16 May 2019

The Panel with Lizzie Marvelly and Mark Knoff-Thomas (Part 1)

From The Panel, 4:03 pm on 16 May 2019

A meeting overnight in Paris oversaw all the major tech companies sign-up to a first of its kind agreement, the Christchurch Call. The summit was initiated by the New Zealand Prime Minister Ardern and the French President Emmanuel Macron. Seventeen governments have signed up to it, as well as the tech big guns, Amazon, Facebook, Daily Motion, Google, Microsoft, QWant, Twitter, and You tube. Peter Thompson of Victoria University Wellington talks about the part the big bucks play in media decison-making. The Privacy Commissioner John Edwards has found the Ministry of Social Development has been systematically misusing its powers while pursuing people it suspects of benefit fraud. He says the Ministry has been bypassing beneficiaries and going to third parties for information. They've been obtaining text messages, domestic violence and other police records, banking information and other billing records.
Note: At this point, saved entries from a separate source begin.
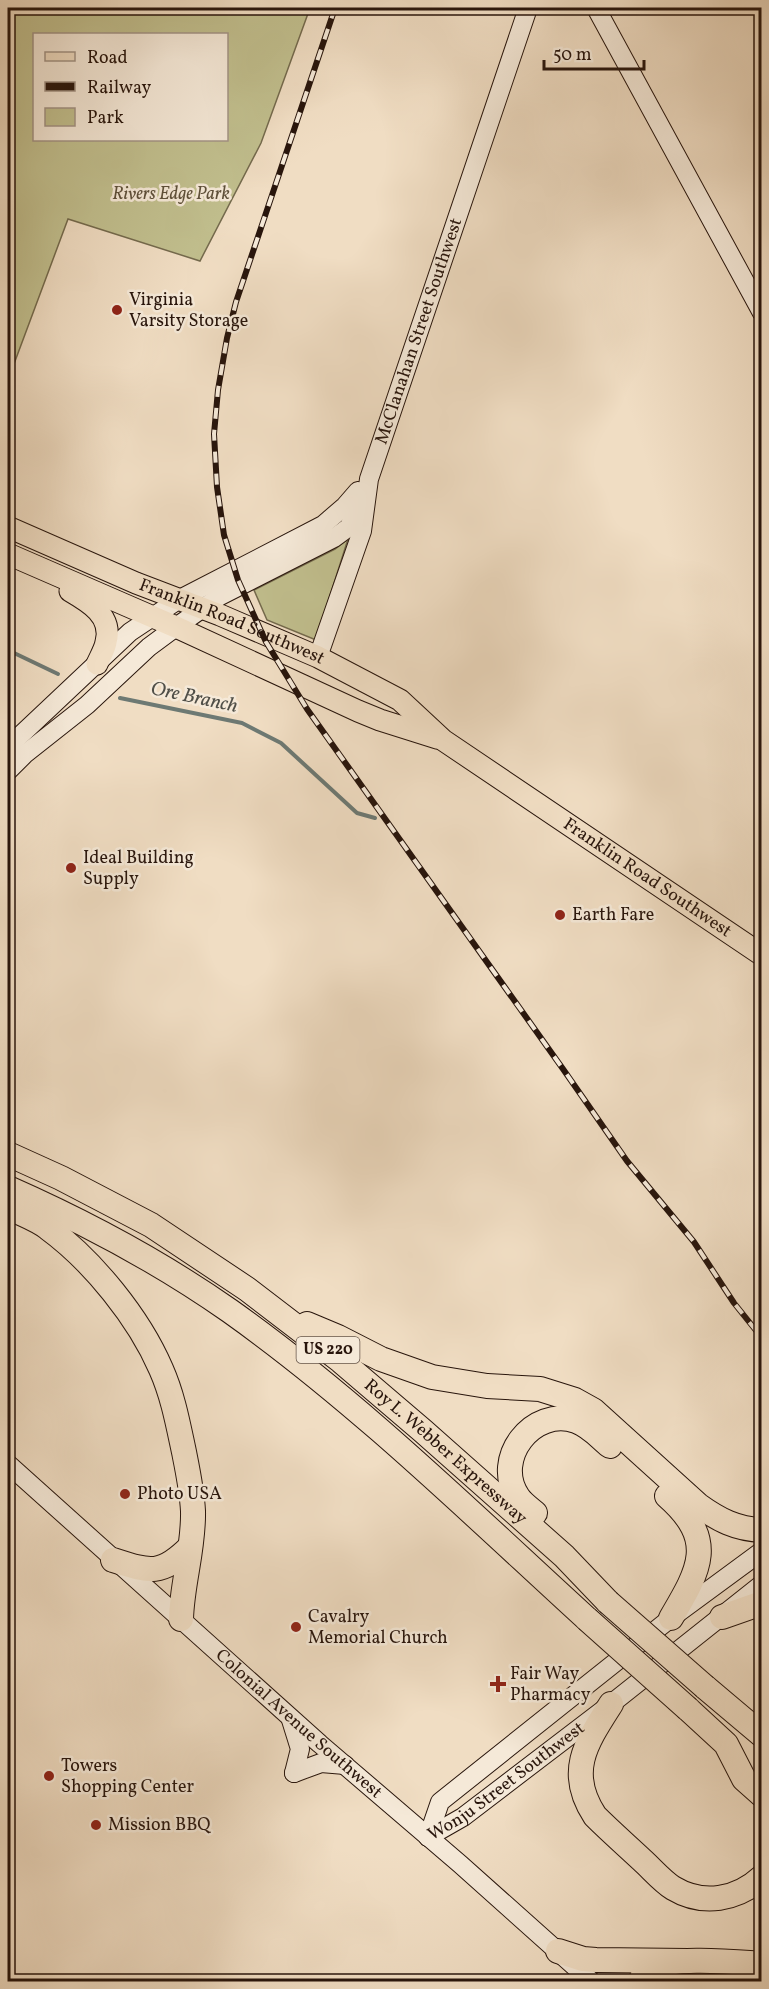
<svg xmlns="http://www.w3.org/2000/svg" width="769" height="1989" font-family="Vollkorn,serif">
<rect width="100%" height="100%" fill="#f0ddc3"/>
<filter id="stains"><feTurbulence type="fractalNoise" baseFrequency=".00333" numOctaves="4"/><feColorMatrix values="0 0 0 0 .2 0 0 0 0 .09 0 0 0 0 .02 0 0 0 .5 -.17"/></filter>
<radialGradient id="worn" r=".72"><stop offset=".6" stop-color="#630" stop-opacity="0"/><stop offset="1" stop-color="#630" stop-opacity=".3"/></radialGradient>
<!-- green -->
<g fill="#c1bf8e" stroke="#746a4d" stroke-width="1.5" fill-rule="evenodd">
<path d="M8,8H310L261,143L200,261L68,219L8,380ZM34,34H226V140H34Z"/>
<path d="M348,539L316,640L267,620L254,590L335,549Z"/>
</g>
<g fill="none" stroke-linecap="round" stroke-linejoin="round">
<!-- stream -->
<g stroke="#6d7973" stroke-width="4">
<path d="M8,652H12L58,674"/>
<path d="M120,698L242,723L281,743L357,813L375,818"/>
</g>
<defs>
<g id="secondary">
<path d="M596,8L762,313"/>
<path id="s1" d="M318,657L362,531L369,479L528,8"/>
<path d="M8,747L130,632L178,600L323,525L345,506L358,491"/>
<path d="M8,771L25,754L87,705L149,647L176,627L220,596L334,538L349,527L359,503"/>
<path id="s2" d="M8,1464L320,1744L460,1864L592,1982"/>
<path d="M291,1720L300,1749L294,1773"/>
<path d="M294,1773L321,1763L345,1765"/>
<path d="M428,1837L440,1802L671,1618L762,1551"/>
<path id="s3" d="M428,1837L463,1817L611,1704L762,1584"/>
</g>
<g id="primary">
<path id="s4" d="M8,527L136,583L220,615L318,657L400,700L443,740L762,955"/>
<path d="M8,554L176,627L358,711L380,720L437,738"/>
<path d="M70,591C89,602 113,616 106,642C105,649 100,657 97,664"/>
</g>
<g id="highway">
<path id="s5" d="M8,1154L61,1178L151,1225L247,1289L341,1361L423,1431L564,1556L608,1602"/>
<path d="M8,1188C85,1222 160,1262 230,1311C358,1402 471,1513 587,1619"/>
<path d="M8,1207C21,1214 37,1219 48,1228C93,1261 139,1318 161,1369C173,1396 178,1424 184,1452C188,1472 192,1491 193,1511C194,1548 182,1583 181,1619"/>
<path d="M307,1324L338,1337L381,1359L432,1377L487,1386L540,1389L575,1400L593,1410L698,1505C719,1520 736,1529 762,1530"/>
<path d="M667,1496C717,1540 700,1569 671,1618"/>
<path d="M535,1513C529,1508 522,1503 518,1497C492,1459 533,1406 576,1421C590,1426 599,1437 610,1446"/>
<path d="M113,1560C150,1572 161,1576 190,1547"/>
<path d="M722,1617L762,1603"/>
<path d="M705,1687L762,1735"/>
<path d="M611,1704C586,1743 566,1772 595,1816C610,1831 626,1845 642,1860C652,1869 662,1881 673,1888C703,1906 737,1900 762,1877"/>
<path d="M688,1709L726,1744L744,1779L762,1795"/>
<path d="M558,1951L583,1959L596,1960L688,1961"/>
<path d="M640,1982C642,1977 644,1973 648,1970C670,1955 735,1962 762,1964"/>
</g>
</defs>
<!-- secondary casing -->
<use href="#secondary" stroke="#28150c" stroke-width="20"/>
<!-- primary casing -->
<use href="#primary" stroke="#28150c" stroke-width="23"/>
<!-- highway casing -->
<use href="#highway" stroke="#28150c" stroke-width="26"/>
<!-- secondary -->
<use href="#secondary" stroke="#f5e9d8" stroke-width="18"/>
<!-- primary -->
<use href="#primary" stroke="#f0ddc3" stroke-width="21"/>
<!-- highway -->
<use href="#highway" stroke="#f0ddc3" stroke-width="24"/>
<defs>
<path id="rail" d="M335,8L236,302L227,338L218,390L214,434L217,487L224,535L238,580L266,642L307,709L563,1069L627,1161L694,1242L734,1303L762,1338"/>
</defs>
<!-- rail casing -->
<use href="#rail" stroke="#28150c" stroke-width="6"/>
<!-- rail -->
<use href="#rail" stroke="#f5e9d8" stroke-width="4" stroke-dasharray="11" stroke-linecap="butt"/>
<defs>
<g id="highway-bridge">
<path d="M608,1602L705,1687"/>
<path d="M587,1619L688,1709"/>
</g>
</defs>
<!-- highway-bridge casing -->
<use href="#highway-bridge" stroke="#28150c" stroke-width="26" stroke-linecap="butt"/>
<!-- highway-bridge -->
<use href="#highway-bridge" stroke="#f0ddc3" stroke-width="24"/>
</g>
<!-- markers -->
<g fill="#8f2418" stroke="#f5e9d8" stroke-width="2">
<circle cx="117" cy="310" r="6"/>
<circle cx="71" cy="868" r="6"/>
<circle cx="560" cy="915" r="6"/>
<circle cx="125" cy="1494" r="6"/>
<circle cx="296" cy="1627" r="6"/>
<path d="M495 1675h6v6h6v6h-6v6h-6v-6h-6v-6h6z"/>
<circle cx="49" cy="1776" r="6"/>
<circle cx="96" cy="1825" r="6"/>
</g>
<g text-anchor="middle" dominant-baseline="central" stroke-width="5" stroke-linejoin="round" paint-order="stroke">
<!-- shield labels -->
<rect fill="#f5e9d8" stroke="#665549" stroke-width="1.5" x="296.5" y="1337" width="63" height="26" rx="4.5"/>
<g font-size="16" font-weight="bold" fill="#28150c">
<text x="328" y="1350">US 220</text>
</g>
<!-- park labels -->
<g font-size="18" font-style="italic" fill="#5e503a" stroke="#f5e9d8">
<text x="171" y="194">Rivers Edge Park</text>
</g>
<!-- poi labels -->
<g font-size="18" fill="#28150c" stroke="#f5e9d8" text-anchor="start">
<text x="129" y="300">Virginia<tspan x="129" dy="21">Varsity Storage</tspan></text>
<text x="83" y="858">Ideal Building<tspan x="83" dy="21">Supply</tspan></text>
<text x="572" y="915">Earth Fare</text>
<text x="137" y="1494">Photo USA</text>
<text x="308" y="1617">Cavalry<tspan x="308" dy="21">Memorial Church</tspan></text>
<text x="510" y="1674">Fair Way<tspan x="510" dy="21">Pharmacy</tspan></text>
<text x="61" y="1766">Towers<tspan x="61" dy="21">Shopping Center</tspan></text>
<text x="108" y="1825">Mission BBQ</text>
</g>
<!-- street labels -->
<g font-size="18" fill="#28150c" stroke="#f5e9d8">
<text stroke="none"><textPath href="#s1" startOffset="342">McClanahan Street Southwest</textPath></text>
<text stroke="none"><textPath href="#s4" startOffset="243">Franklin Road Southwest</textPath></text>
<text stroke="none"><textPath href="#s4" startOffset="734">Franklin Road Southwest</textPath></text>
<text stroke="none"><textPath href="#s5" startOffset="532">Roy L. Webber Expressway</textPath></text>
<text stroke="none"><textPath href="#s2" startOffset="390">Colonial Avenue Southwest</textPath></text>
<text stroke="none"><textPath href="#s3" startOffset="96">Wonju Street Southwest</textPath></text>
</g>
<!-- water labels -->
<g font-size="20" font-style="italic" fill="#504f48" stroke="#f5e9d8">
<text transform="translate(194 698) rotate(12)">Ore Branch</text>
</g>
</g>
<!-- margin -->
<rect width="769" height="1989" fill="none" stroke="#f0ddc3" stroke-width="30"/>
<rect x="9" y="9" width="751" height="1971" fill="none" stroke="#28150c" stroke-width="3"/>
<rect x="15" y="15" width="739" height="1959" fill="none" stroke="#28150c" stroke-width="1.5"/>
<!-- legend -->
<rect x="33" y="33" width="195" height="108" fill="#f5e9d8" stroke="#a39486" stroke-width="1.5"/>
<rect x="45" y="52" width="30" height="9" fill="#f0ddc3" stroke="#a39486" stroke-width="1.5"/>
<text x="87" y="63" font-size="18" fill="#28150c">Road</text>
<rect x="45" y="82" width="30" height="9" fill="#28150c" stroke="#a39486" stroke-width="1.5"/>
<text x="87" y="93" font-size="18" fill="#28150c">Railway</text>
<rect x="45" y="108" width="30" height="18" fill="#c1bf8e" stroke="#a39486" stroke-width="1.5"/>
<text x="87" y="123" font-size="18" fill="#28150c">Park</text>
<!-- scale -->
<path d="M544 60v9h100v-9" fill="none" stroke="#28150c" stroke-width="3"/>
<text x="553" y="60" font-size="18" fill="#28150c" stroke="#f5e9d8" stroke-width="4.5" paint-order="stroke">50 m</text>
<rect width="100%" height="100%" filter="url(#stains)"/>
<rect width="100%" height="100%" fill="url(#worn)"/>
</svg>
Privacy lawyer Liane Dalziel says there are grounds for the affected beneficiaries to have a legal case against the MSD. TVNZ is axing the Jeremy Kyle Show. It comes after a 63 year-old grandfather was found dead from apparent suicide, shortly after his appearance on the UK show, where he failed a lie detector test over alleged infidelity. Owen Jones who's the author of Chavs: The Demonization of the Working Class, said the show "consisted of putting vulnerable people from disadvantaged backgrounds in stocks to have eggs thrown at them". But is it the show's fault that this man is now dead?